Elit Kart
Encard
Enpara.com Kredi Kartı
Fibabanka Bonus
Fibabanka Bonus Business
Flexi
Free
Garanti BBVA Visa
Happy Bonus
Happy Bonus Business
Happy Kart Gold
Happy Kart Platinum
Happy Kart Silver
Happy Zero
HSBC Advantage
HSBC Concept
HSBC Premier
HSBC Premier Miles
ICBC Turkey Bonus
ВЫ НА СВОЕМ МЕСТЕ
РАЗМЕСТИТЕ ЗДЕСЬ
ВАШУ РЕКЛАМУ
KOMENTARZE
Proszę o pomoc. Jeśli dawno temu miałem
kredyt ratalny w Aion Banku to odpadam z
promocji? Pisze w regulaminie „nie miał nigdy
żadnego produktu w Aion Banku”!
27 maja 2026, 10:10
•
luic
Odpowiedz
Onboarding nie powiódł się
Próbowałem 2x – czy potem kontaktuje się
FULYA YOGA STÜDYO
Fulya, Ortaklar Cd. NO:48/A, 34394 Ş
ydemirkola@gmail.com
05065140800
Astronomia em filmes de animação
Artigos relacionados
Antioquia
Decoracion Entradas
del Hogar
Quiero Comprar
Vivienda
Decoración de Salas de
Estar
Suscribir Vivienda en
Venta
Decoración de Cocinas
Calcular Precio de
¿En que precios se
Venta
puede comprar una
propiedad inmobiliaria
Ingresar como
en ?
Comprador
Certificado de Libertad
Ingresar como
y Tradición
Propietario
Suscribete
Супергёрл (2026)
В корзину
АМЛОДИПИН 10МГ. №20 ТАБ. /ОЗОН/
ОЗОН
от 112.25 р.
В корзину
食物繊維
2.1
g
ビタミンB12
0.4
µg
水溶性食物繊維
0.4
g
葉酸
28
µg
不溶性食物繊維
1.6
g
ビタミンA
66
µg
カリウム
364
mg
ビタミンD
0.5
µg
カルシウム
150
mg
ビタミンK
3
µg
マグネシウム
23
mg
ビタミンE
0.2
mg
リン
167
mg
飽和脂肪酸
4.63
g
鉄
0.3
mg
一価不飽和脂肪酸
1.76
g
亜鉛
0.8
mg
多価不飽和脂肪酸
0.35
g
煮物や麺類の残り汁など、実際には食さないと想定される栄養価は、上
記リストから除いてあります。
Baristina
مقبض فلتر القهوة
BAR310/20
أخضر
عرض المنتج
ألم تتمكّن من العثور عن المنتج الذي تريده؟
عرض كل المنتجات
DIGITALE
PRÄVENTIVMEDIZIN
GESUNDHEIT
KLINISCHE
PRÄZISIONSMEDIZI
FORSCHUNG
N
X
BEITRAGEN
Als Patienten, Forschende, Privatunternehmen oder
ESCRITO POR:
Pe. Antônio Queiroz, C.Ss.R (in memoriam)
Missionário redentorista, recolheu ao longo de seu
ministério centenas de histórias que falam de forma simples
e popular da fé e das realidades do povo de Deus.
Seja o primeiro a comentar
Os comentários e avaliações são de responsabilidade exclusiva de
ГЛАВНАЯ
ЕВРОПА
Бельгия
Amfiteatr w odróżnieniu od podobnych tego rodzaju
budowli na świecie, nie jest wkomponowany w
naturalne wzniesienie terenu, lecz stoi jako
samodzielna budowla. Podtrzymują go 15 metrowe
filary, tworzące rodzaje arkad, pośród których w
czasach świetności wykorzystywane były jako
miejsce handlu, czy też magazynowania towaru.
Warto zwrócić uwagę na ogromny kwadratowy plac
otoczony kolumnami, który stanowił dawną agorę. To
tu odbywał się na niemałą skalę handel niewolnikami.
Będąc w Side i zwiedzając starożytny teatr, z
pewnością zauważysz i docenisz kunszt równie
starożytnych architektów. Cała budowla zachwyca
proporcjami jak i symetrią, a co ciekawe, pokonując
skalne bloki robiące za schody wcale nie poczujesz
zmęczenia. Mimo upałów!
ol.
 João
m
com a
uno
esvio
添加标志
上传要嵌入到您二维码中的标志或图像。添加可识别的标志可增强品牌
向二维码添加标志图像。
■ ■ ■
WORK REQUIRED ::
Whenever a line of the material holds the word "Banku", copy it out.

THE COMPLETED TASK ::
kredyt ratalny w Aion Banku to odpadam z
żadnego produktu w Aion Banku”!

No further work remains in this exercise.